YOUR GOAL:
Copy out the data word for word. The images are not part of the copy.

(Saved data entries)
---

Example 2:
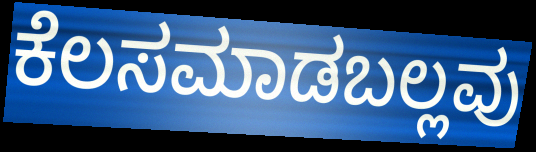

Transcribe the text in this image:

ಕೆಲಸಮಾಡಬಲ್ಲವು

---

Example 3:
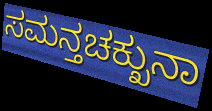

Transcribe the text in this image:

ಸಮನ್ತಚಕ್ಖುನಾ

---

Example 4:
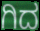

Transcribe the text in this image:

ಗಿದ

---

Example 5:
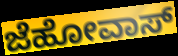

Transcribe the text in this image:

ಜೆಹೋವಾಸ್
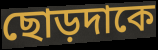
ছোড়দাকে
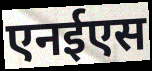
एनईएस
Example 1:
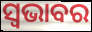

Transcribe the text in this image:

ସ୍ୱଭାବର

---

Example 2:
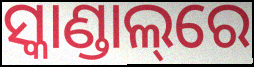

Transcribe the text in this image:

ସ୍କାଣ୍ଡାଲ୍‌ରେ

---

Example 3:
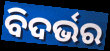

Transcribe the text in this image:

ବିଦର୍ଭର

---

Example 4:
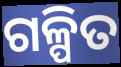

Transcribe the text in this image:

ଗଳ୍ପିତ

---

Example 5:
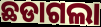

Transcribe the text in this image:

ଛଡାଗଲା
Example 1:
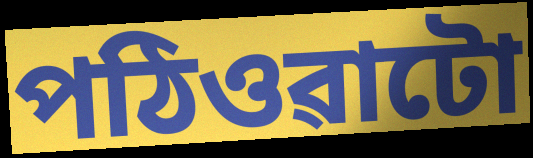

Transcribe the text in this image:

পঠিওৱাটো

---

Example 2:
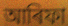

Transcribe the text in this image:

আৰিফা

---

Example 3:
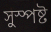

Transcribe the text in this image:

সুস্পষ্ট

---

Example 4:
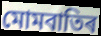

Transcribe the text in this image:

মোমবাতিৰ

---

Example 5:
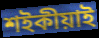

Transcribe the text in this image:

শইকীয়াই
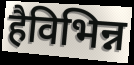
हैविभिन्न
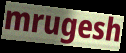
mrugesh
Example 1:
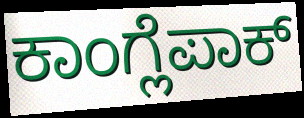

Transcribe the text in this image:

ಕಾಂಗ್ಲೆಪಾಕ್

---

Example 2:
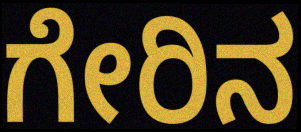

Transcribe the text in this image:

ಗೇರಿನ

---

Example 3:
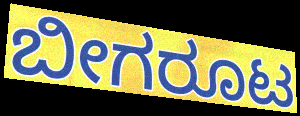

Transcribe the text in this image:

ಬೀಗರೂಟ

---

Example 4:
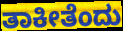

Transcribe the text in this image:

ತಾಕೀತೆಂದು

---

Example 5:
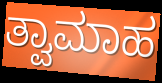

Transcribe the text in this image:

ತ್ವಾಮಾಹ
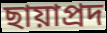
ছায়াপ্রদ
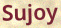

RESULT OF THE EXERCISE:
---

Example 2:

Transcribe the text in this image:

ಕೆಲಸಮಾಡಬಲ್ಲವು

---

Example 3:

Transcribe the text in this image:

ಸಮನ್ತಚಕ್ಖುನಾ

---

Example 4:

Transcribe the text in this image:

ಗಿದ

---

Example 5:

Transcribe the text in this image:

ಜೆಹೋವಾಸ್
ছোড়দাকে
एनईएस
Example 1:

Transcribe the text in this image:

ସ୍ୱଭାବର

---

Example 2:

Transcribe the text in this image:

ସ୍କାଣ୍ଡାଲ୍‌ରେ

---

Example 3:

Transcribe the text in this image:

ବିଦର୍ଭର

---

Example 4:

Transcribe the text in this image:

ଗଳ୍ପିତ

---

Example 5:

Transcribe the text in this image:

ଛଡାଗଲା
Example 1:

Transcribe the text in this image:

পঠিওৱাটো

---

Example 2:

Transcribe the text in this image:

আৰিফা

---

Example 3:

Transcribe the text in this image:

সুস্পষ্ট

---

Example 4:

Transcribe the text in this image:

মোমবাতিৰ

---

Example 5:

Transcribe the text in this image:

শইকীয়াই
हैविभिन्न
mrugesh
Example 1:

Transcribe the text in this image:

ಕಾಂಗ್ಲೆಪಾಕ್

---

Example 2:

Transcribe the text in this image:

ಗೇರಿನ

---

Example 3:

Transcribe the text in this image:

ಬೀಗರೂಟ

---

Example 4:

Transcribe the text in this image:

ತಾಕೀತೆಂದು

---

Example 5:

Transcribe the text in this image:

ತ್ವಾಮಾಹ
ছায়াপ্রদ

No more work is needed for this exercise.